In sintesi, l'analisi a livello genomico della metilazione del DNA con la piattaforma array per la valutazione complessa della metilazione del DNA in un singolo locus CpG nel genoma umano può fornire importanti informazioni sui biomarcatori epigenetici nel cancro gastrointestinale. Rispetto a WGBS, questo metodo è conveniente e riduce i tempi di elaborazione dei campioni. Pertanto, questo metodo per il rilevamento della metilazione del DNA in un locus CpG è probabile che sia ampiamente utilizzato nella ricerca sui biomarcatori epigenetici.

Materiali

Name	Company	Catalog Number	Comments
(NH4)2SO4	Sigma-Aldrich	14148	Step 5.2.
10% Sodium dodecyl sulfate (SDS)	Quality Biological	351-032-721 EA	Step 2.1.
100 % Ethanol	Sigma-Aldrich	24194	Step 1.7.
ABI StepOnePlus Real-Time PCR System	Applied BioSystems	4376600	Step 5.2. 96-well Real-Time PCR instrument
CT conversion reagent	Zymo Research	D5001-1	Step 3.2.3.
Deoxynucleotide triphosphate (dNTP)	Invitrogen	10297-018	Step 5.2.

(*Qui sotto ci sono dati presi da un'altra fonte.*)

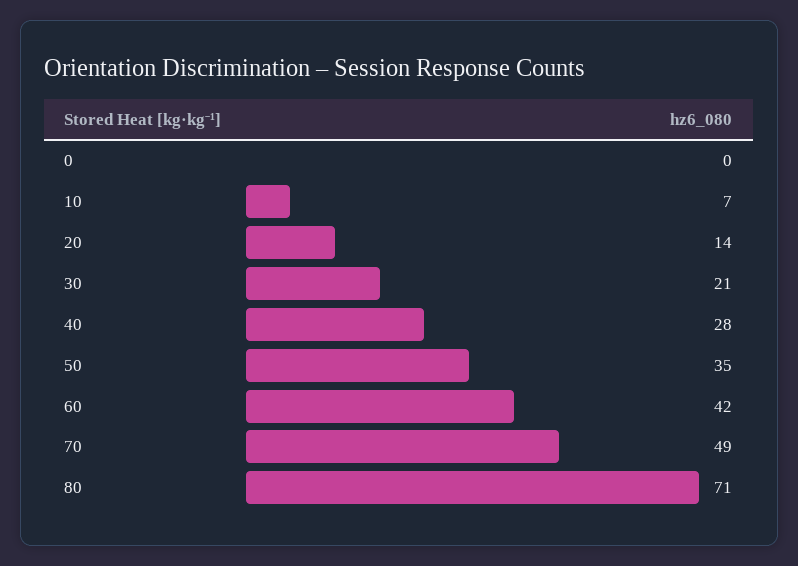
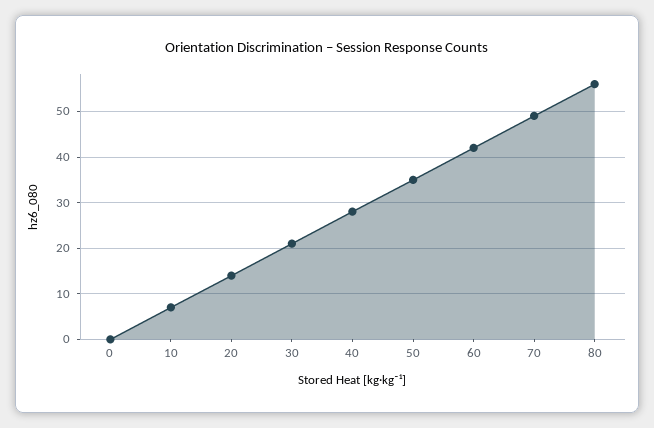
  {
    "0": 0,
    "10": 7,
    "20": 14,
    "30": 21,
    "40": 28,
    "50": 35,
    "60": 42,
    "70": 49,
-   "80": 71
+   "80": 55
  }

DEPC-treated water	Quality Biological	351-068-131	Step 2.1.
Ethylenediaminetetraacetic acid (EDTA)	Corning	46-034-CL	Step 2.1.
EZ DNA Methylation Kit	Zymo Research	D5002	Step 3.2.
Fluorescein	Bio-Rad	#1708780	Step 5.2.
GenomeStudio	omicX	OMICS_00854	Step 4.3. Data analysis tool for an array platform as a β-value, with a range from 0 to 1
Human genomic DNA	New England Bio Labs	N4002S	Step 5.3.
Infinium HD FFPE QC Kit	Illumina	WG-321-1001	Step 4.1. FFPE QC assay on a real-time PCR amplification
Infinium HumanMethylation450 assay	Illumina	WG-314	Step 4.2. Array platform for complex evaluation of DNA methylation to assess the methylation status of >450,000 CpG sites in the genome
LightCycler 480	Roche	5015278001	Step 4.1.
M-Binding Buffer	Zymo Research	D5002-3	Step 3.2.6.
M-Desulphonation Buffer	Zymo Research	D5002-5	Step 3.2.9.
M-Dilution Buffer	Zymo Research	D5002-2	Step 3.2.1.
Minfi package	Bioconductor	N/A	Step 4.4.
M-Wash Buffer	Zymo Research	D5002-4	Step 3.2.10.
Platinum Taq polymerase	ThermoFisher Scientific	10966-034	Step 5.2.
Proteinase K	New England Biolabs	P8107S	Step 2.8.
Single-use polypropylene (Eppendorf) tube	Eppendorf	24533495	Step 2.5.2.
Tris hydrochloride (Tris-HCL) 2 M pH 8.8	Quality Biological	351-092-101	Step 2.1.
Xylene	Sigma-Aldrich	214736	Step 1.3.
Zymo Spin 1 Column	Zymo Research	C1003	Step 3.2.6.
β-Mercaptoethanol	Sigma-Aldrich	M3148	Step 5.2.